### DATA

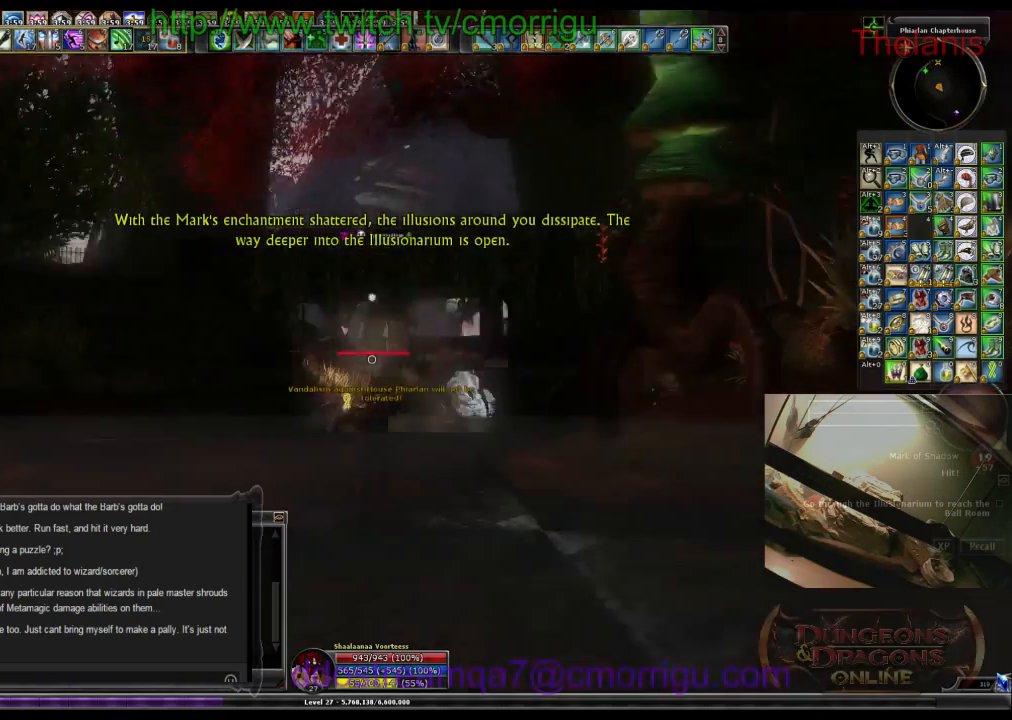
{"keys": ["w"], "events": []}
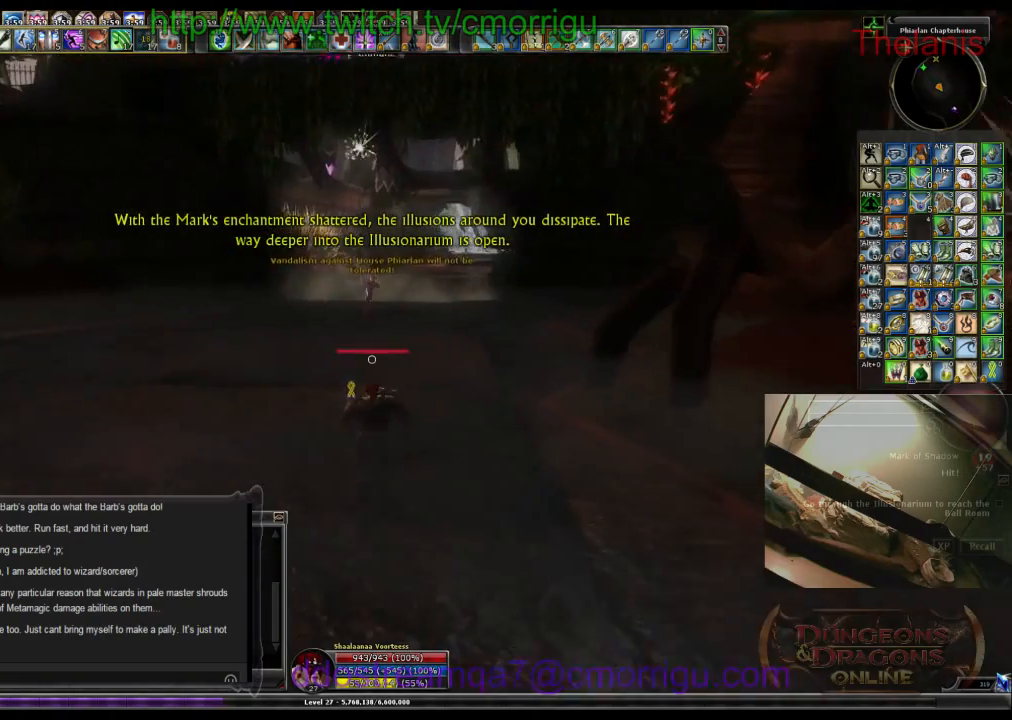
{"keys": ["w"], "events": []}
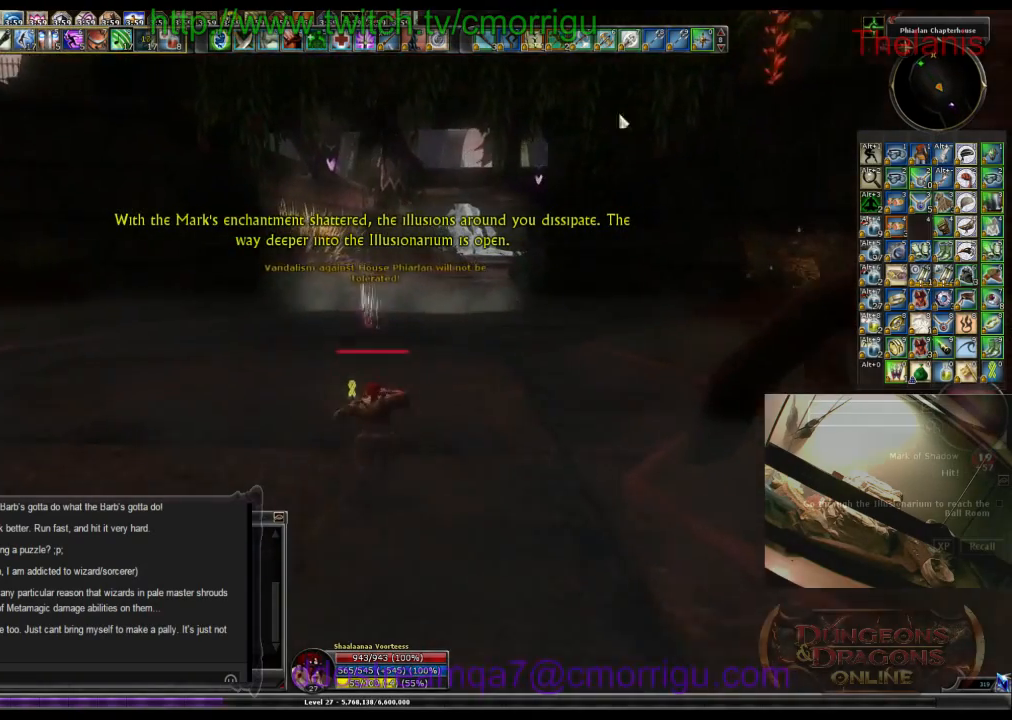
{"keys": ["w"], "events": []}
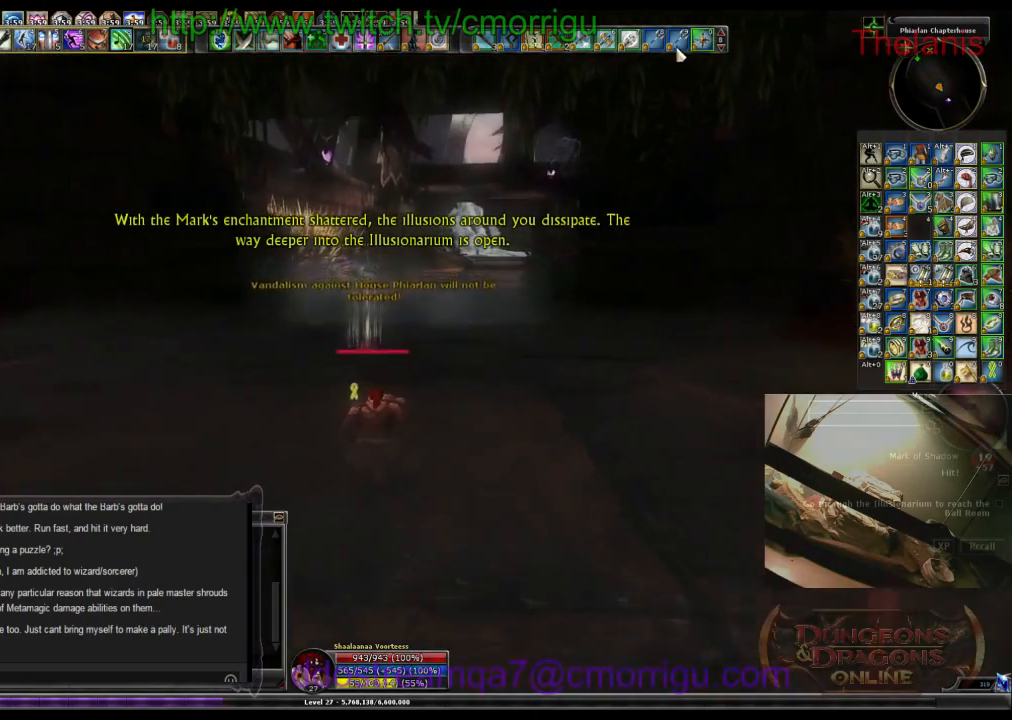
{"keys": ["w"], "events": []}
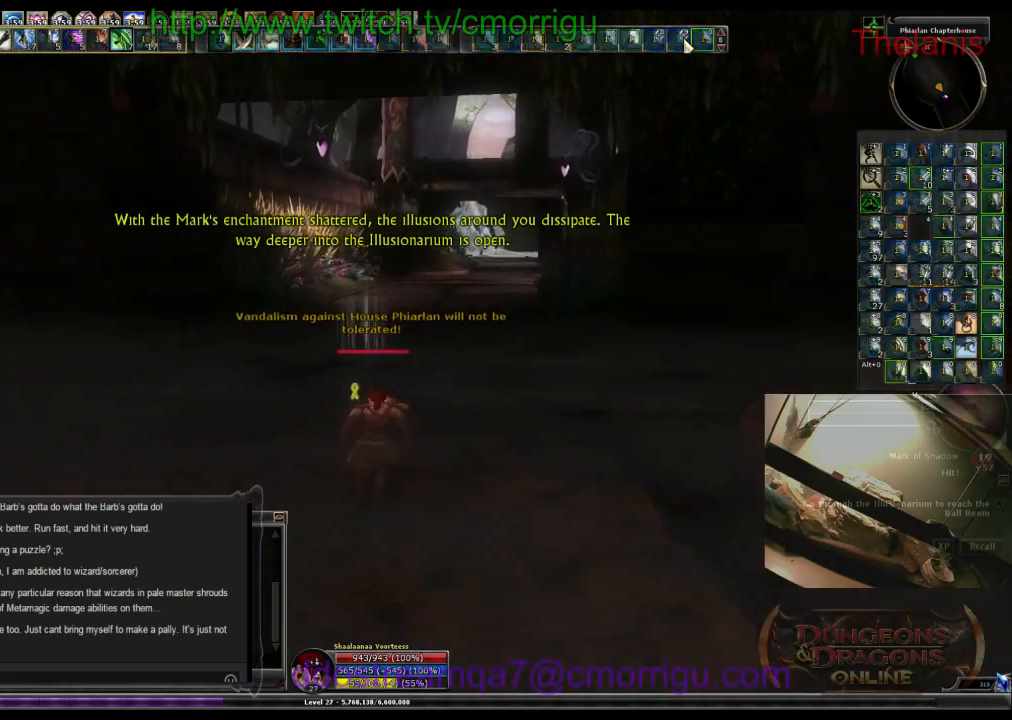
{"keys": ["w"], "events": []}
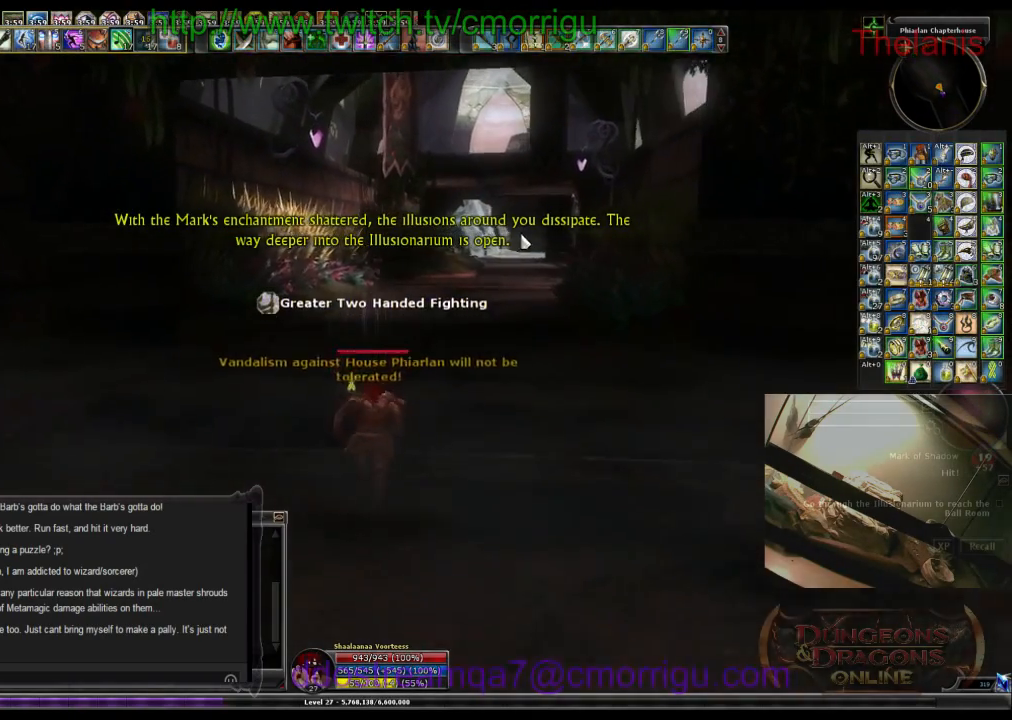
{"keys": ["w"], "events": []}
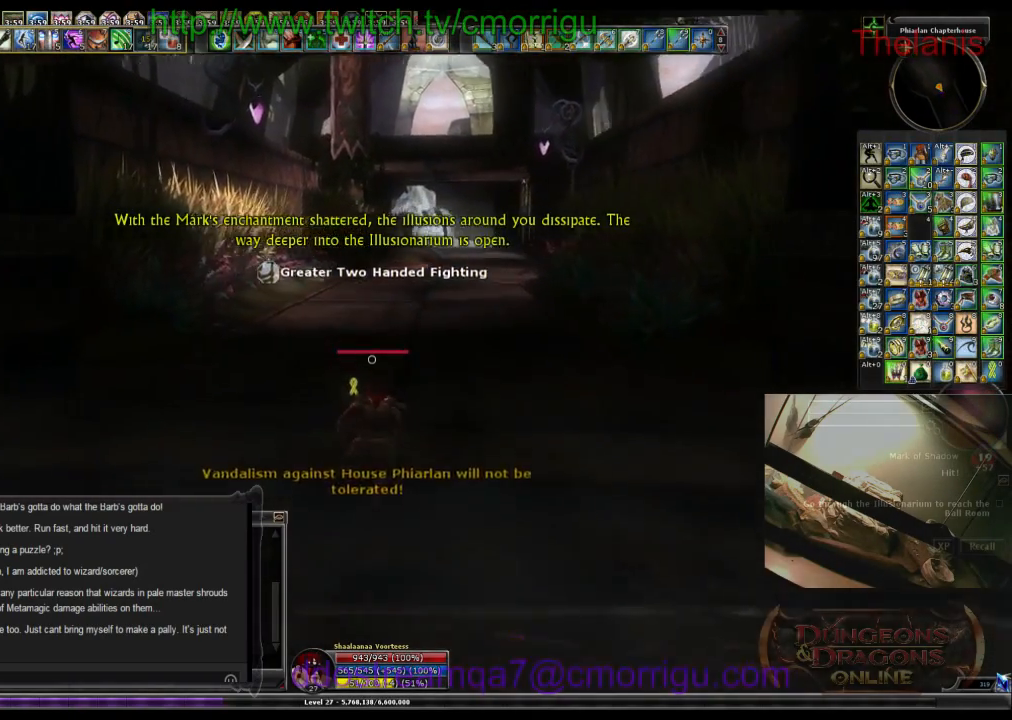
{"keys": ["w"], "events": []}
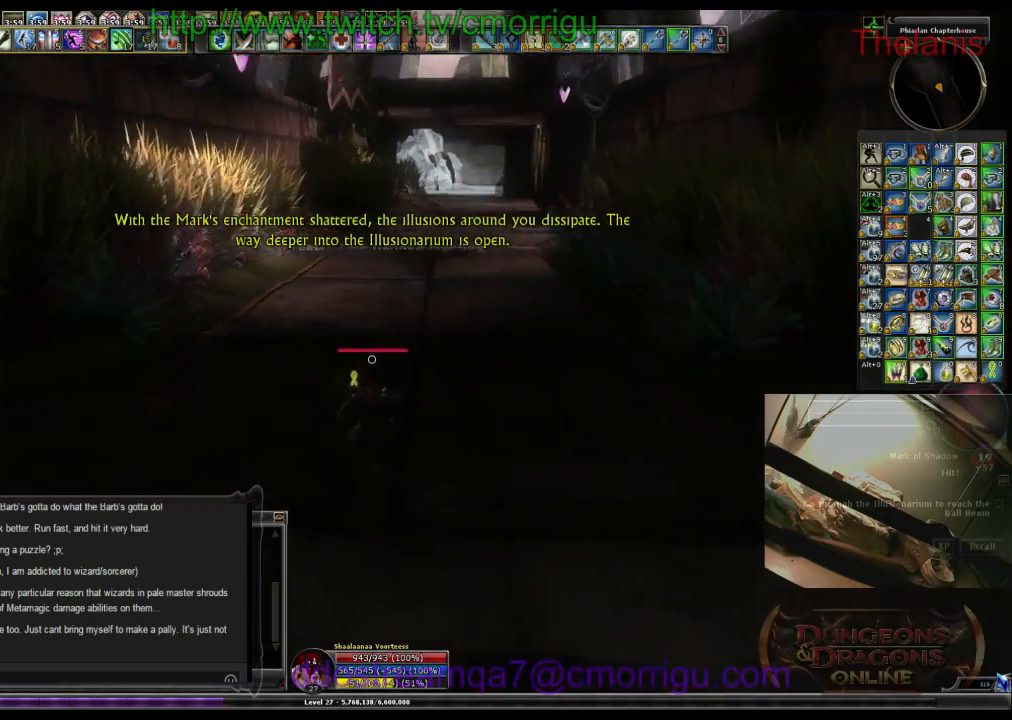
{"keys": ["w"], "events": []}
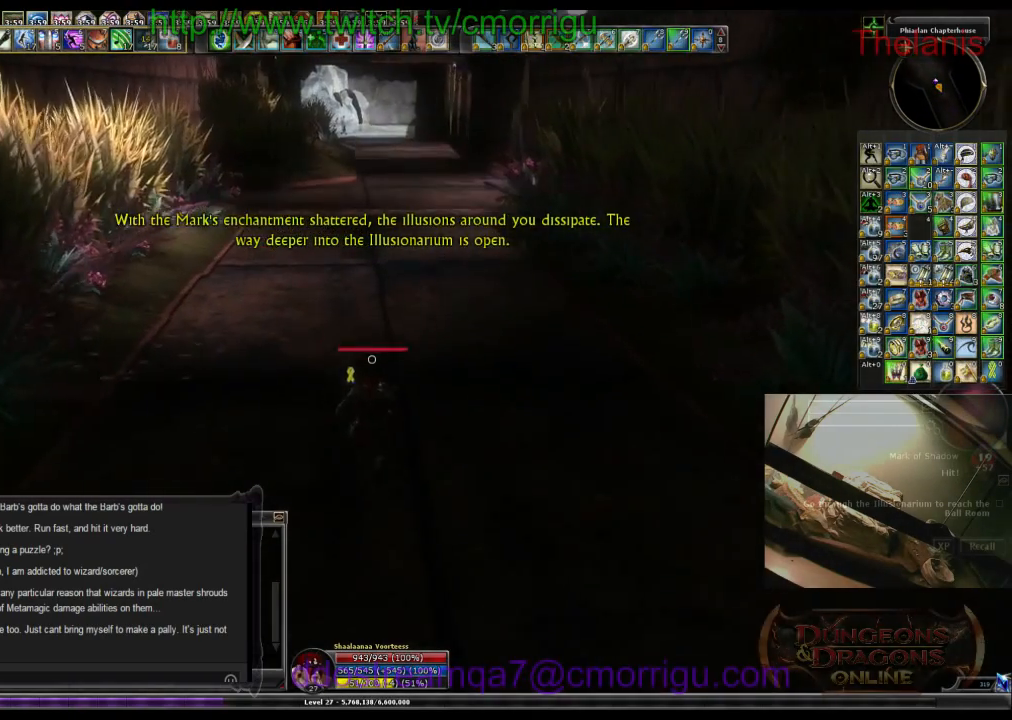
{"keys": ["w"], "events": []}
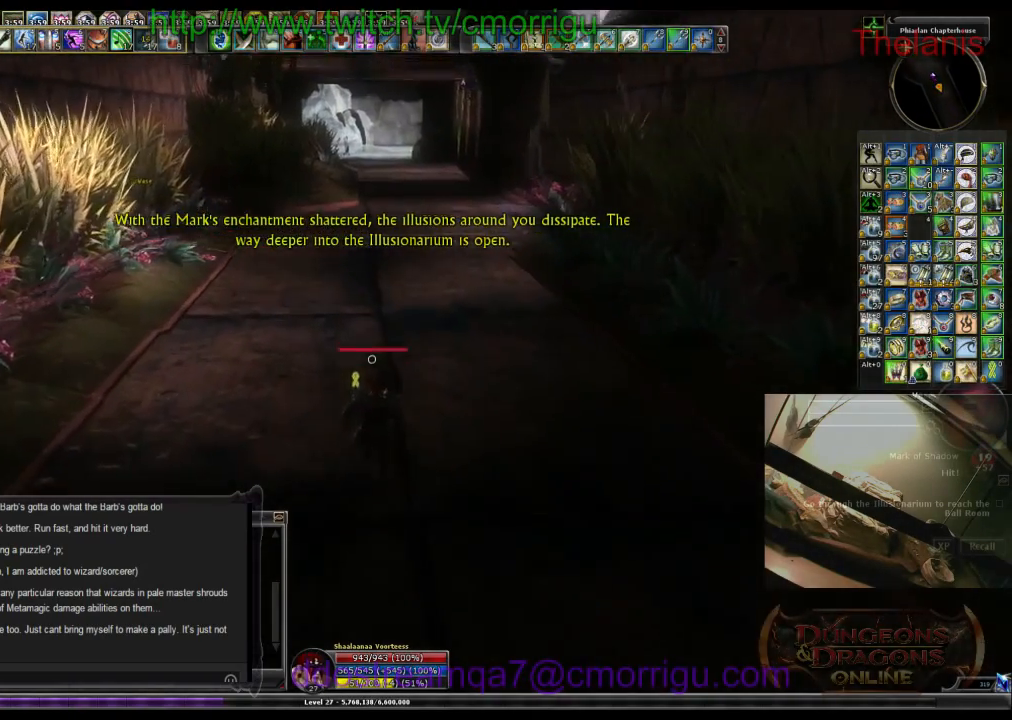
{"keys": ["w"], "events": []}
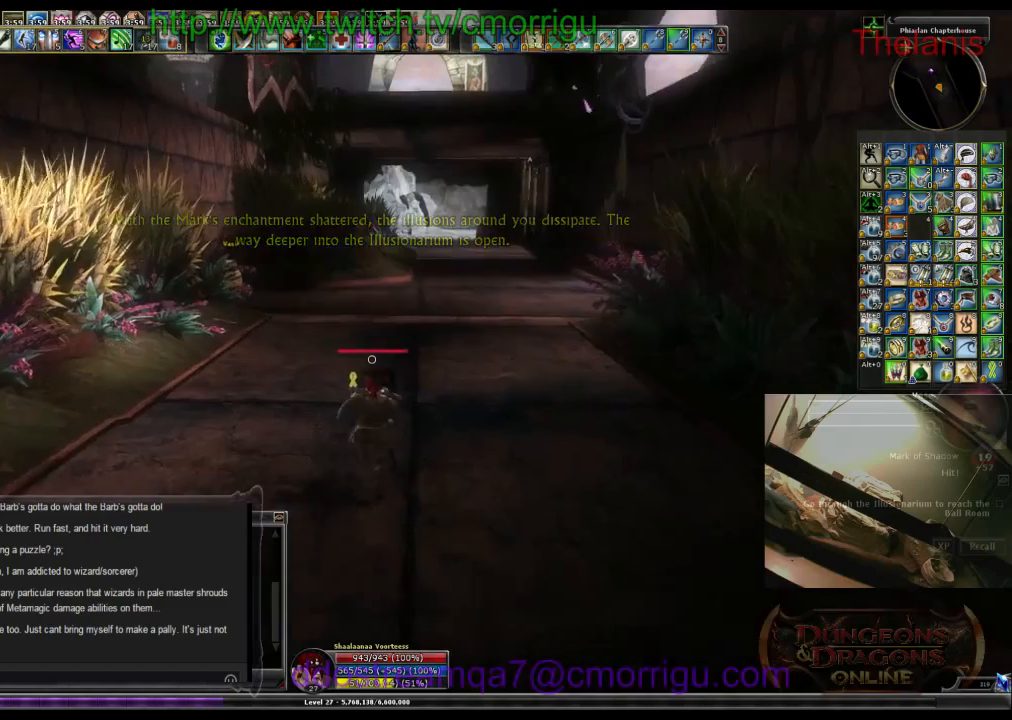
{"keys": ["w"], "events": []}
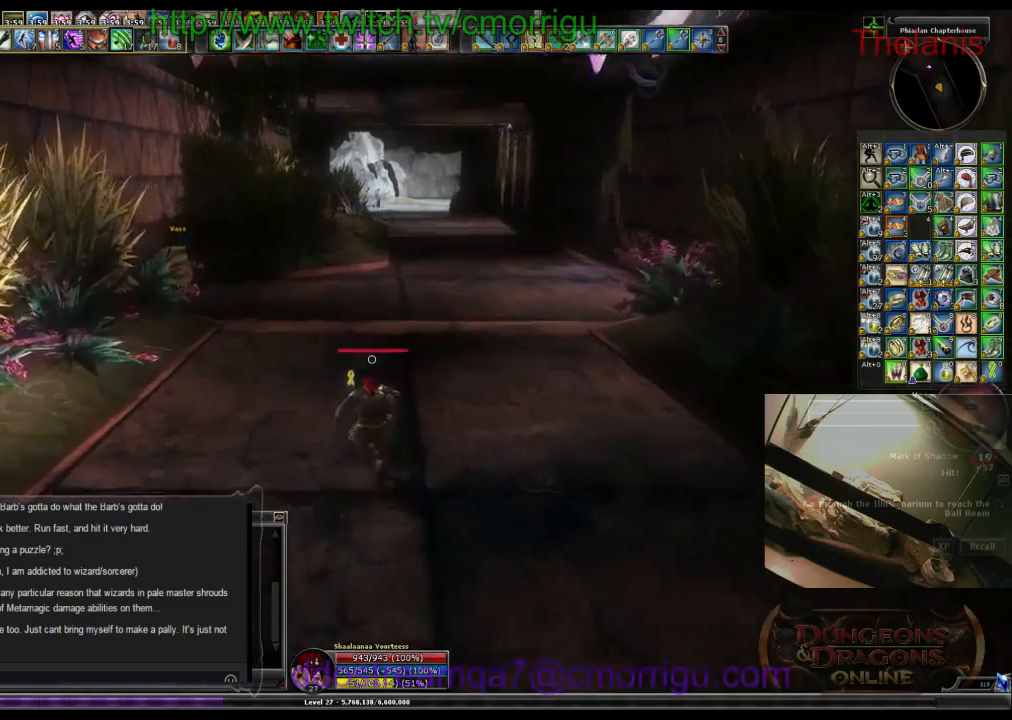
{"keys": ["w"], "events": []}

### TASK
Would you return all the data exactly as given, minus the pictures?

### EXERCISE ANSWER
{"keys": ["w"], "events": []}
{"keys": ["w"], "events": []}
{"keys": ["w"], "events": []}
{"keys": ["w"], "events": []}
{"keys": ["w"], "events": []}
{"keys": ["w"], "events": []}
{"keys": ["w"], "events": []}
{"keys": ["w"], "events": []}
{"keys": ["w"], "events": []}
{"keys": ["w"], "events": []}
{"keys": ["w"], "events": []}
{"keys": ["w"], "events": []}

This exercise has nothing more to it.